For the consumable bike parts, per season he’ll go through roughly 12 to 14 pairs of brake pads, as many as 12 tires (Olynyk admits he likes to ride soft compound rubber), four or five pairs of grips and he builds a new pair of wheels every year with at least one set of wheels stored as backup. With this level of consumption, it’s easier and more economical for Olynyk to order his parts from online retailers rather than clearing out the shelves of bike shops like a toilet paper hoarder. 

“The first year I cracked a million [feet] I hadn’t done a bulk order yet,” says Olynyk. “The next year I basically resigned to being my own personal bike shop so I could get the parts I wanted. I usually do two big orders a year and for the 2021 season, I made sure to get my first big order in nice and early in January. I normally do all my shopping from just one place but this year I had to go to three different online retailers to make sure I had all the parts I need.”

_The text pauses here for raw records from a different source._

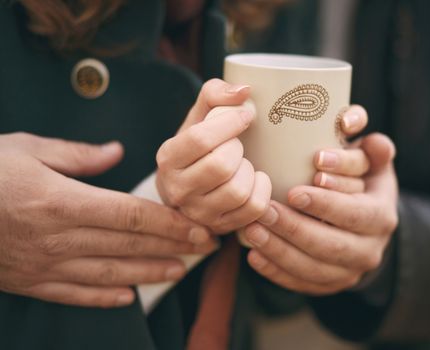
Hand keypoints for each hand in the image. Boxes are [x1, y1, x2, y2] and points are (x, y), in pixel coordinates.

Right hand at [0, 133, 215, 307]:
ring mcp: (44, 264)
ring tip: (179, 271)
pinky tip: (128, 296)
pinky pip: (74, 293)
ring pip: (110, 272)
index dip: (171, 223)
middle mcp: (59, 237)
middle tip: (204, 247)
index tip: (198, 226)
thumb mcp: (25, 148)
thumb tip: (116, 152)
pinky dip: (104, 296)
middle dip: (173, 246)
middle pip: (130, 244)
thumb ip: (76, 154)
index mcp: (62, 201)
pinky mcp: (28, 281)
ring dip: (149, 272)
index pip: (132, 214)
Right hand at [156, 79, 271, 232]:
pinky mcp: (221, 227)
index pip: (200, 139)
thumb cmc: (199, 147)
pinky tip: (254, 181)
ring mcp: (199, 213)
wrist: (191, 185)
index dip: (230, 122)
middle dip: (238, 149)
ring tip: (241, 165)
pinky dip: (262, 190)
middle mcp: (178, 190)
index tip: (245, 116)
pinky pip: (254, 209)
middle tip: (237, 146)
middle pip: (221, 166)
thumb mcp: (198, 117)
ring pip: (238, 191)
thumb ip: (215, 94)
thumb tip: (244, 91)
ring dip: (249, 171)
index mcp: (168, 157)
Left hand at [240, 106, 398, 294]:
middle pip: (332, 245)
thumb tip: (362, 131)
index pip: (355, 213)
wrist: (364, 222)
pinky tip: (254, 256)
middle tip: (263, 211)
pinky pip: (302, 284)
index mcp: (381, 216)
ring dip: (280, 251)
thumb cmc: (360, 181)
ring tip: (251, 231)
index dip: (326, 205)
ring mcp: (349, 272)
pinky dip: (277, 272)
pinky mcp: (330, 284)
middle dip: (295, 229)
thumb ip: (370, 147)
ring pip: (314, 269)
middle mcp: (370, 249)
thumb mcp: (372, 162)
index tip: (294, 191)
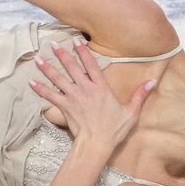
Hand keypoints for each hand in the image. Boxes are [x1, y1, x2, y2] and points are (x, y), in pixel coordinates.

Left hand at [29, 39, 154, 148]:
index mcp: (101, 88)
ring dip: (48, 68)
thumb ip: (140, 95)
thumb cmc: (114, 129)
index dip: (83, 52)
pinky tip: (31, 82)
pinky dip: (40, 89)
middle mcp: (86, 89)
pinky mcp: (65, 108)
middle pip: (72, 68)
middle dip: (62, 55)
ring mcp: (74, 98)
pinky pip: (50, 96)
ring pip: (59, 79)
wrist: (97, 144)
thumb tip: (153, 81)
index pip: (91, 65)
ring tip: (38, 59)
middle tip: (52, 44)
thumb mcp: (131, 112)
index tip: (76, 41)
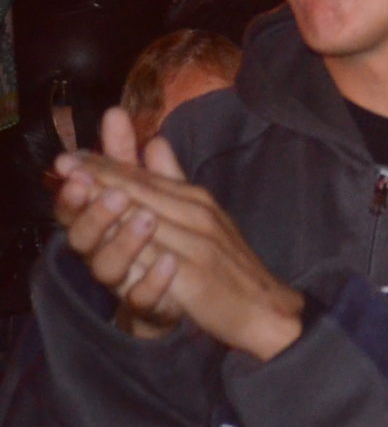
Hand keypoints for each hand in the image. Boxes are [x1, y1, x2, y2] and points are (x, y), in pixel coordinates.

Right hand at [53, 109, 180, 338]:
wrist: (189, 297)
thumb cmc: (159, 240)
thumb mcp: (152, 194)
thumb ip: (130, 159)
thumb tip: (115, 114)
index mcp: (104, 226)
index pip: (78, 205)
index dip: (75, 187)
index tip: (71, 164)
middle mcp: (105, 255)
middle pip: (84, 237)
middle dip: (94, 213)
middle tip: (110, 193)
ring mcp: (126, 284)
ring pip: (109, 267)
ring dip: (125, 241)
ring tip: (146, 218)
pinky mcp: (151, 307)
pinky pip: (145, 298)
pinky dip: (154, 279)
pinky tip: (169, 261)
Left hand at [55, 109, 303, 360]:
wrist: (264, 306)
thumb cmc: (227, 262)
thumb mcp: (203, 216)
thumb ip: (174, 181)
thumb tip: (155, 140)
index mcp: (195, 200)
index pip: (144, 177)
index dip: (105, 165)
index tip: (68, 156)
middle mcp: (197, 215)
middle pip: (142, 192)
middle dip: (101, 176)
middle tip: (65, 164)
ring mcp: (198, 244)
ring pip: (148, 219)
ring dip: (113, 204)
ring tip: (83, 191)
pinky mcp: (196, 278)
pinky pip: (163, 262)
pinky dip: (138, 247)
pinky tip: (117, 239)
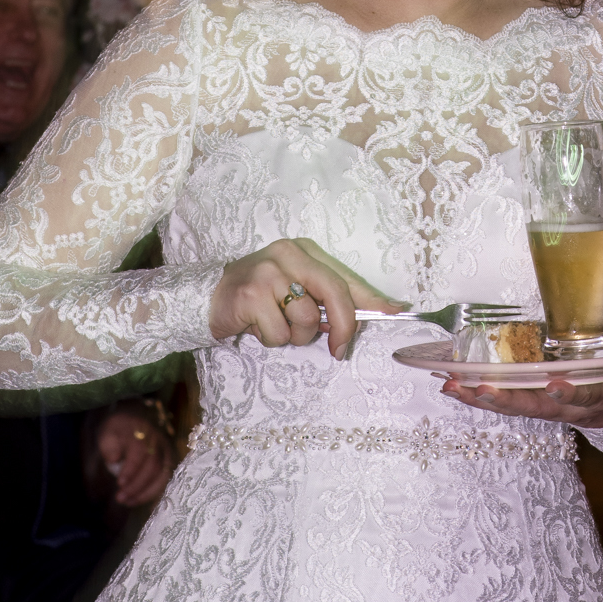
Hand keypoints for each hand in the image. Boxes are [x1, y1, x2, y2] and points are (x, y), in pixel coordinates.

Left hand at [97, 410, 174, 505]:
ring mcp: (167, 450)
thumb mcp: (108, 432)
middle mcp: (158, 440)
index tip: (119, 483)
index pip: (140, 451)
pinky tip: (140, 500)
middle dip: (137, 485)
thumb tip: (114, 459)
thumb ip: (109, 445)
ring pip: (163, 474)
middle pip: (153, 465)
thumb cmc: (119, 430)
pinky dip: (155, 492)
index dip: (131, 469)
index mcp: (142, 431)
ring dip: (146, 492)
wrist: (135, 418)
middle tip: (120, 498)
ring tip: (129, 502)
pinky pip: (166, 478)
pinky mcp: (170, 459)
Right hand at [209, 237, 402, 359]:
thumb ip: (327, 299)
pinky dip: (271, 339)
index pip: (345, 277)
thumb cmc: (259, 297)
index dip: (372, 299)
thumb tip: (377, 311)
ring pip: (307, 319)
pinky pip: (280, 333)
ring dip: (294, 335)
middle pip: (334, 293)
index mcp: (304, 251)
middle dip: (343, 327)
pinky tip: (257, 326)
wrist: (208, 297)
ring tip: (276, 325)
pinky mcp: (251, 293)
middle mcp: (289, 254)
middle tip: (339, 350)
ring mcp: (269, 271)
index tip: (394, 312)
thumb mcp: (295, 289)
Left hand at [441, 337, 602, 427]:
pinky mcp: (522, 402)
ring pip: (507, 407)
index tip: (552, 383)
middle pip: (532, 407)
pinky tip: (447, 386)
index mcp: (593, 398)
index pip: (580, 397)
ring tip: (452, 387)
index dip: (566, 393)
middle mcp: (563, 406)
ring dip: (479, 398)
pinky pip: (494, 402)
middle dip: (506, 400)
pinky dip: (471, 395)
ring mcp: (540, 407)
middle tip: (482, 388)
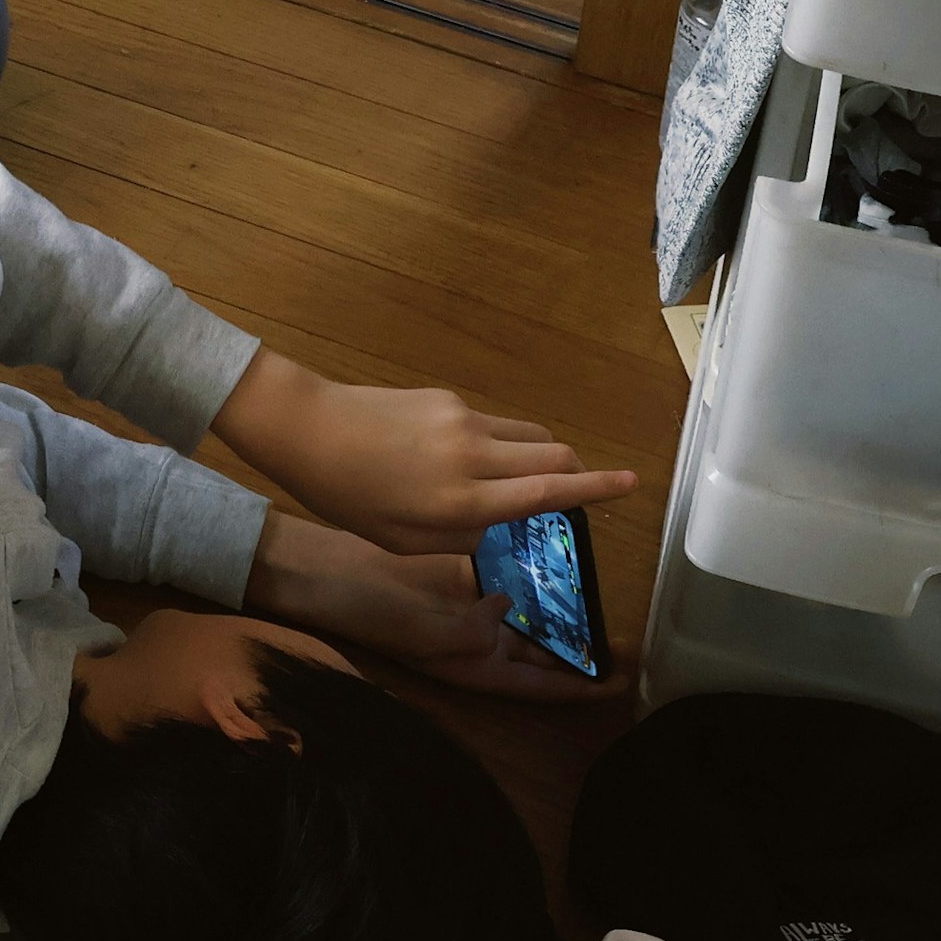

While Olynyk’s Doomsday Prepper level of readiness might seem excessive to some, he sees it as a necessary expense to make sure he can keep his cranks turning. Many of his mountain biking friends have had a more lackadaisical attitude towards their bikes, which could result in a shortened riding season.

“I suspect that a lot of people won’t be riding this season because they can’t get their bikes repaired,” says Olynyk. “If your bottom bracket is dead and you can’t replace it, what are you going to do? It’s not like riding chainless.”

With at least another year and a half of forecasted bike parts shortage, the lingering question remains about whether the COVID-induced bicycle craze is an ongoing boom or simply a spike that will recede once the world returns to its new normal. Much of the industry remains conservative with a wait-and-see approach, a move that could impede cycling’s explosive growth. At the local level, retailers need to remain resourceful and customers must remain patient. “Getting on our cases isn’t going to make it happen any faster,” says Humby. “We get that it’s frustrating and we feel that, too.”